Isn’t legal positivism an account of law as it is exists, a reconstruction of law’s deepest structures driving all the way back to a rule of recognition, which discriminates between what is accepted into law and what is not, which rule of recognition itself rests ultimately on social consensus? I think that that goes to the distinction of law as such in virtue of its pedigree as opposed to its content and its relation to morality. Therefore, I think, if the SCOTUS makes a precedent shattering decision, or series of decisions, it or they will, presumably, be justified by conventional legal reasoning and hence will fit into a positivist conception of law.
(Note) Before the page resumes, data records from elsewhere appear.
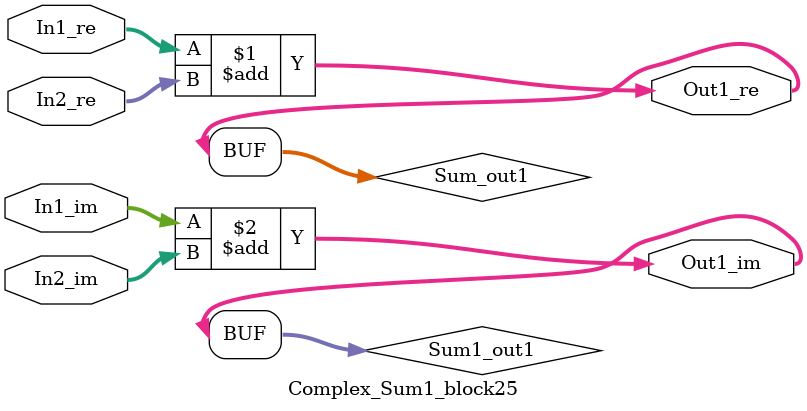
<source format=v>



`timescale 1 ns / 1 ns

module Complex_Sum1_block25
          (In1_re,
           In1_im,
           In2_re,
           In2_im,
           Out1_re,
           Out1_im);


  input   signed [36:0] In1_re;  // sfix37_En22
  input   signed [36:0] In1_im;  // sfix37_En22
  input   signed [36:0] In2_re;  // sfix37_En22
  input   signed [36:0] In2_im;  // sfix37_En22
  output  signed [36:0] Out1_re;  // sfix37_En22
  output  signed [36:0] Out1_im;  // sfix37_En22


  wire signed [36:0] Sum_out1;  // sfix37_En22
  wire signed [36:0] Sum1_out1;  // sfix37_En22


  assign Sum_out1 = In1_re + In2_re;



  assign Out1_re = Sum_out1;

  assign Sum1_out1 = In1_im + In2_im;



  assign Out1_im = Sum1_out1;

endmodule  // Complex_Sum1_block25


</source>
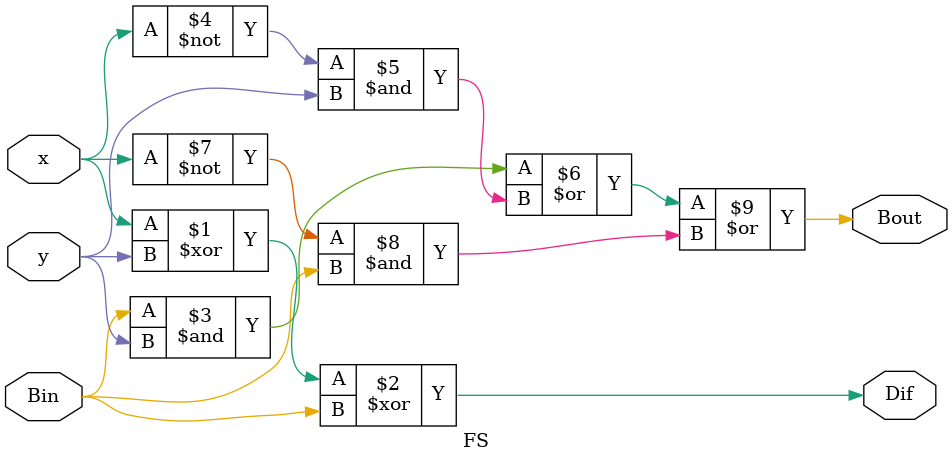
<source format=v>
module FS (
input wire x,y,Bin,
output wire Dif,Bout
);
assign Dif=x^y^Bin;
assign Bout=(Bin&y)|(~x&y)|(~x&Bin);

endmodule

</source>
After all, for the Supreme Court, as opposed to lower courts, stare decisis is not absolutely binding, and there is a jurisprudence on when it can be departed from to “make new law”. Itzik Basman[/QUOTE]

I am not a lawyer and I have only a superficial acquaintance with the doctrine of legal positivism, but I simply cannot see how a "precedent shattering decision" of the Supreme Court can be understood on the basis of a doctrine that forbids appeal to first principles, or morality, or natural law, or whatever you want to call the fact that citizens have moral reasons for "consenting" to a particular form of government, and therefore (if consensus means anything) the moral right to withhold their consent. If the Constitution ultimately rests on some kind of a "consensus," and if that consensus itself has its foundation in certain natural law doctrines of the 17th and 18th centuries (which were by no means universally accepted at the time), then surely the learned judges of the Supreme Court (well...with some notable exceptions past and present) cannot be legal positivists?